Anybody that’s ever bundled up to go outside and play in the snow knows that while warmth is important, sometimes you can overdo it and become very uncomfortable. The narrator of this cute, rhyming cumulative tale has on so many clothes that are too stiff, wrinkled, or caught up in the zipper that finally tears bring help from Mother. Simple text for beginning readers and full-color artwork created with watercolor paints, colored pencils and a black pen make this a fun, wintertime book to have on the primary bookshelf.

Finding a healthy balance between the work you’re expected to do and an activity that you’re passionate about is not easy, especially for kids. Ralph’s rabbit colony was responsible for decorating all of the eggs delivered by the Easter bunny, and so he was expected to help get this huge job done. But he also loved playing soccer, and dreamed of one day being a famous player. Unfortunately, Ralph spent so much time practicing his footwork and kicks, it interfered with the egg decorating. Young readers will enjoy finding out how he learns to strike a balance between the two. Engaging text and adorable illustrations make this a fun book to share with kids in the days leading up to Easter.

With lyrical rhyming text and lovely colorful illustrations, this book helps young readers understand what collective nouns are and gives many examples. For young readers who love the sounds and textures of different words, this book would be a treat. This would be a good resource to have in a collection of books you might keep near your writing center.
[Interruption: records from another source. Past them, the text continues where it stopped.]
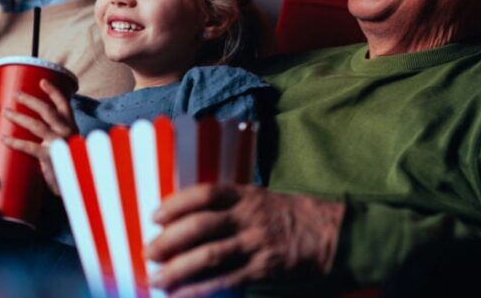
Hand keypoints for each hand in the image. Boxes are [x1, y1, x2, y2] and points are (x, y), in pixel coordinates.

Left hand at [0, 79, 76, 195]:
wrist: (78, 185)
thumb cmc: (68, 163)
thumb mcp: (67, 143)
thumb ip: (57, 132)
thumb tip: (40, 121)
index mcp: (71, 126)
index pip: (64, 104)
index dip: (53, 91)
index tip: (42, 80)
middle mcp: (68, 132)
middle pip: (47, 110)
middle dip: (30, 100)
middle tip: (14, 94)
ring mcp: (60, 144)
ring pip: (37, 125)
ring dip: (19, 117)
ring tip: (5, 113)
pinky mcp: (51, 157)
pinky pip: (30, 147)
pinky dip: (16, 142)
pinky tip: (4, 139)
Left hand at [146, 185, 344, 296]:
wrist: (331, 234)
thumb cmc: (293, 215)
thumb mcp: (263, 199)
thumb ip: (232, 206)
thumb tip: (191, 218)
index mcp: (247, 195)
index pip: (205, 194)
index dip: (177, 204)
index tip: (155, 216)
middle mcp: (249, 216)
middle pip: (200, 225)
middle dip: (169, 240)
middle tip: (149, 252)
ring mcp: (256, 242)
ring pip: (208, 255)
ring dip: (177, 268)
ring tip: (157, 279)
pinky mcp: (263, 267)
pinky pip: (225, 280)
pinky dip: (199, 289)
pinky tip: (180, 295)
This cute mystery picture book reminds me of The Mitten by Jan Brett. If you ever take a glance in the Lost and Found at an elementary school, you’ll see that lost mittens are a very common problem. In this story, a little girl has lost a red mitten and she and her dog retrace her steps from a day spent playing all over the neighborhood in the snow. The artist created black and white illustrations, except for a red cardinal, and red mittens. This would be a good book to include in a collection of wintertime books.


  1. What a great array of reads. I think it's always fun to see the polar bears. It's amazing at how big their paws are.
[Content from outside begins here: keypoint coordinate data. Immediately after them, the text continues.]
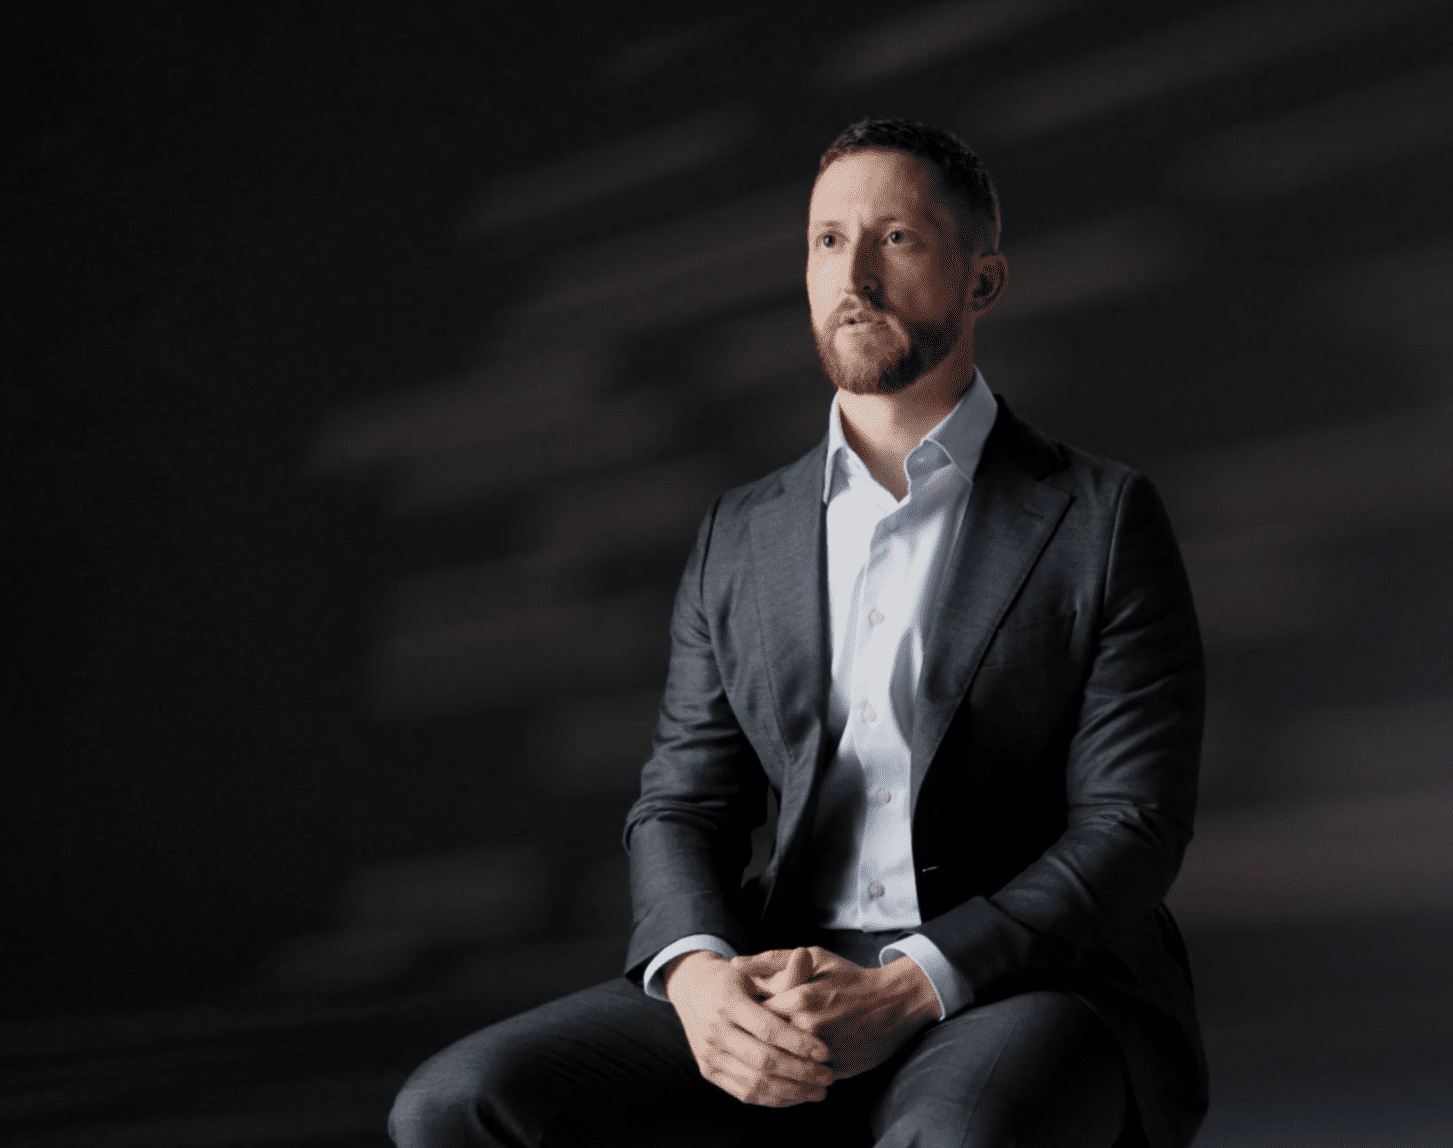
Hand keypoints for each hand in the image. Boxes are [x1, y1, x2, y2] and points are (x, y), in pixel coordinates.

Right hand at [664, 950, 833, 1106]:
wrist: (691, 990)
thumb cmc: (732, 979)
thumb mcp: (754, 971)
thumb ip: (782, 973)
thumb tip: (805, 954)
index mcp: (727, 1002)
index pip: (768, 1029)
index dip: (799, 1043)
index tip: (825, 1053)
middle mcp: (714, 1030)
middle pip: (763, 1061)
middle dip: (800, 1072)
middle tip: (828, 1076)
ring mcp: (709, 1054)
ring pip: (755, 1083)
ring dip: (791, 1091)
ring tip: (818, 1091)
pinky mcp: (708, 1071)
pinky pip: (744, 1093)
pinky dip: (773, 1099)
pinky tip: (795, 1096)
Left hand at [735, 946, 939, 1079]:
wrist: (895, 1002)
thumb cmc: (851, 977)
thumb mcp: (814, 959)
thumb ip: (771, 961)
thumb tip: (734, 965)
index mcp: (799, 998)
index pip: (755, 1014)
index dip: (747, 1016)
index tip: (744, 1014)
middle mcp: (809, 1028)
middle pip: (765, 1042)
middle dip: (755, 1041)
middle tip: (749, 1038)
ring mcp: (824, 1052)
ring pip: (783, 1065)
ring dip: (772, 1063)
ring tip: (766, 1055)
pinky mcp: (837, 1070)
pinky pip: (804, 1079)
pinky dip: (794, 1077)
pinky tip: (788, 1070)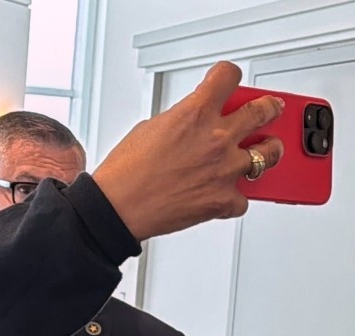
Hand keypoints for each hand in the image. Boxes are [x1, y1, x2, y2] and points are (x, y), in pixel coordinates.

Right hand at [93, 61, 284, 240]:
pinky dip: (235, 197)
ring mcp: (224, 169)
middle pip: (263, 111)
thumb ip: (180, 120)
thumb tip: (193, 124)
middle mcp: (216, 138)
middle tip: (270, 108)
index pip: (228, 76)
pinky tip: (226, 193)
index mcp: (195, 113)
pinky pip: (244, 198)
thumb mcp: (149, 128)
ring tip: (265, 151)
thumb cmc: (124, 173)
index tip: (227, 80)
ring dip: (268, 151)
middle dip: (269, 107)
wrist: (117, 208)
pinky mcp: (222, 200)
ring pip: (269, 154)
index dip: (228, 76)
  2. I watched Lady Bird recently, and it was so very strange, it was like watching my own high school experience on film! It does make me sigh a little bit when my youth is marketed as "historical fiction" though... :-) I love all the older titles you've shared - sometimes I feel as if every blog is sharing the same few buzzy picture books (I can be the same way, since I get sent a lot in PR), but it's so refreshing to discover new-to-me classic titles I've missed!!

  3. Lots of good books to find, Jana. I like the descriptions of the two chapter books, will put them on my list! And the Kellogg book, "lost Mitten" does look like that older 'other' book, called The Mitten. Thanks!
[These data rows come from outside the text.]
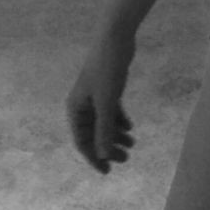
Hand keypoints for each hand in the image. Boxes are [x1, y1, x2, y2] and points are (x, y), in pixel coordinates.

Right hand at [66, 28, 136, 174]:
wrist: (115, 39)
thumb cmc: (107, 69)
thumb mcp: (107, 102)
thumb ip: (105, 129)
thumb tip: (103, 155)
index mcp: (76, 109)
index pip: (82, 141)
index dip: (94, 157)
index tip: (107, 171)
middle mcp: (82, 104)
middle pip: (94, 134)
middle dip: (108, 147)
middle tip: (127, 159)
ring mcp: (95, 96)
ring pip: (104, 123)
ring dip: (116, 135)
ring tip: (133, 144)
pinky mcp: (107, 88)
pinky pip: (111, 111)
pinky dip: (119, 120)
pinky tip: (130, 127)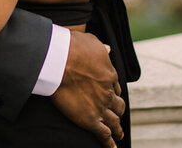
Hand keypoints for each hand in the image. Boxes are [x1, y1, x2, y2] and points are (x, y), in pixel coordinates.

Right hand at [50, 30, 124, 146]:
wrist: (62, 61)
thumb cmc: (73, 47)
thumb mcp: (92, 42)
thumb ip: (101, 48)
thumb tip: (107, 49)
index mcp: (109, 75)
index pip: (115, 87)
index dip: (113, 93)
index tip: (112, 96)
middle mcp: (108, 93)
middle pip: (118, 105)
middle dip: (119, 111)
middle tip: (119, 117)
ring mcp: (100, 107)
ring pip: (114, 121)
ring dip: (117, 129)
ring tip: (119, 135)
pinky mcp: (90, 120)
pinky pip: (103, 135)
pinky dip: (109, 144)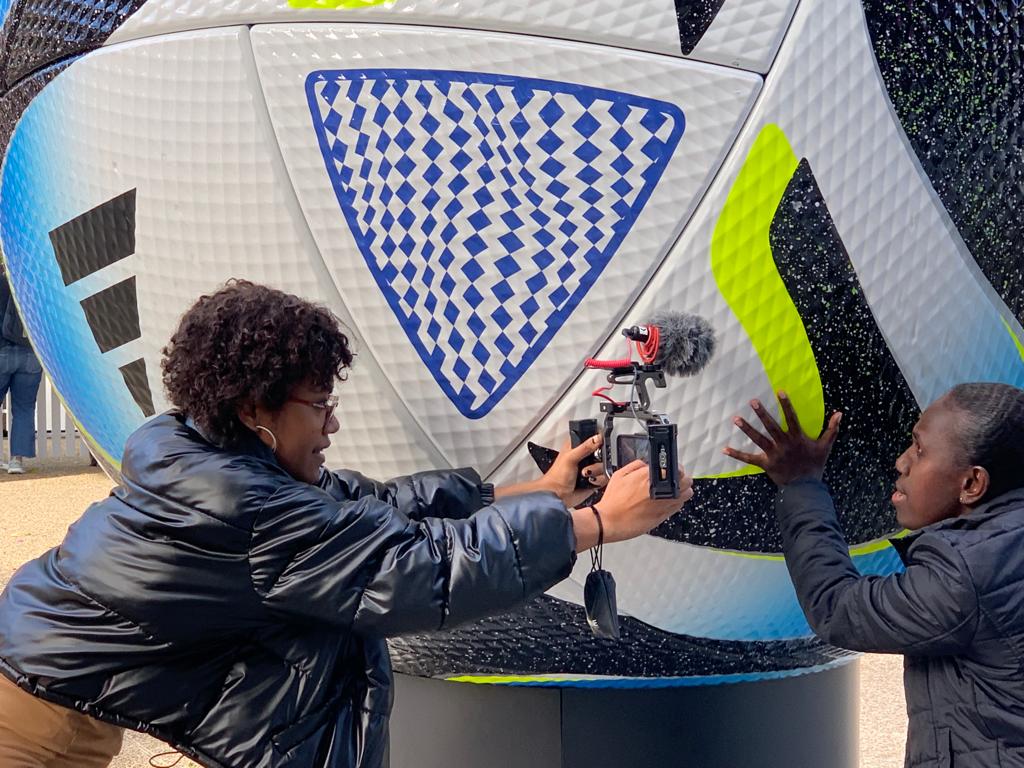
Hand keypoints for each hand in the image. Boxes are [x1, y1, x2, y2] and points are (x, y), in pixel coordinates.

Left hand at [538, 435, 607, 507]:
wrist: (558, 496)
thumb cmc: (557, 477)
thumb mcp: (570, 458)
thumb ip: (585, 447)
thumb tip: (598, 437)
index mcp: (577, 446)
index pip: (593, 438)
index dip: (598, 440)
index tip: (598, 446)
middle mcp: (585, 456)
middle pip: (603, 452)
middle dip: (599, 459)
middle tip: (591, 462)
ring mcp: (591, 468)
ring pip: (605, 465)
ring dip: (596, 471)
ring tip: (585, 474)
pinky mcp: (596, 479)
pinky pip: (605, 477)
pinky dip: (599, 480)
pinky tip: (590, 480)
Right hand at [573, 460, 691, 549]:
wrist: (609, 521)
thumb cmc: (613, 501)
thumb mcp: (620, 474)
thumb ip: (636, 466)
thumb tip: (646, 464)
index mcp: (649, 475)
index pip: (676, 467)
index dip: (675, 467)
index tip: (672, 468)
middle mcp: (660, 489)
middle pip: (686, 480)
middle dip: (681, 478)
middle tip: (674, 479)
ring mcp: (664, 502)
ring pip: (687, 493)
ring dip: (683, 490)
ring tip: (673, 490)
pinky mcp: (664, 515)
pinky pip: (679, 506)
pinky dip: (677, 502)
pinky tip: (667, 501)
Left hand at [722, 391, 841, 485]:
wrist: (806, 487)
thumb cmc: (815, 465)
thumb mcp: (825, 446)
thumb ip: (832, 429)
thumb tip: (840, 413)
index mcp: (797, 438)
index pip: (791, 417)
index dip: (786, 404)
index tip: (779, 391)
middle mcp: (784, 444)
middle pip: (771, 426)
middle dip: (761, 413)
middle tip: (752, 401)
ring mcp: (774, 454)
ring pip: (758, 439)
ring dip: (746, 429)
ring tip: (735, 419)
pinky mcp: (765, 464)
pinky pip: (749, 459)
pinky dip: (737, 454)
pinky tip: (724, 449)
  4. I'll have to check out A Pup Called Trouble. So many kids love animal stories.

  5. I really want to read Like Vanessa, especially after reading your words and discovering on Goodreads, that it is semi autobiographical!

  6. Huge variety of books! Looks like some amazing reading!

  7. I am looking for picturebooks that feature mysteries and puzzles - thank you for introducing me to the Kellogg one. Nice!

  8. I would love to get my hands on First Year Letters. My kiddos have been interested in writine "real" letters, lately (probably after Valentine's Day cards), so this might be a nice and fun prep text. :) A Pup Called Trouble also looks really cute! Is it in 3rd person or is it 1st person from the "pup's" perspective? Thanks for sharing this week!

    1. A Pup Called Trouble is in 3rd person. Most of the time you read the coyote pup’s point of few, but a few of the chapters show what’s going on with some of the other characters.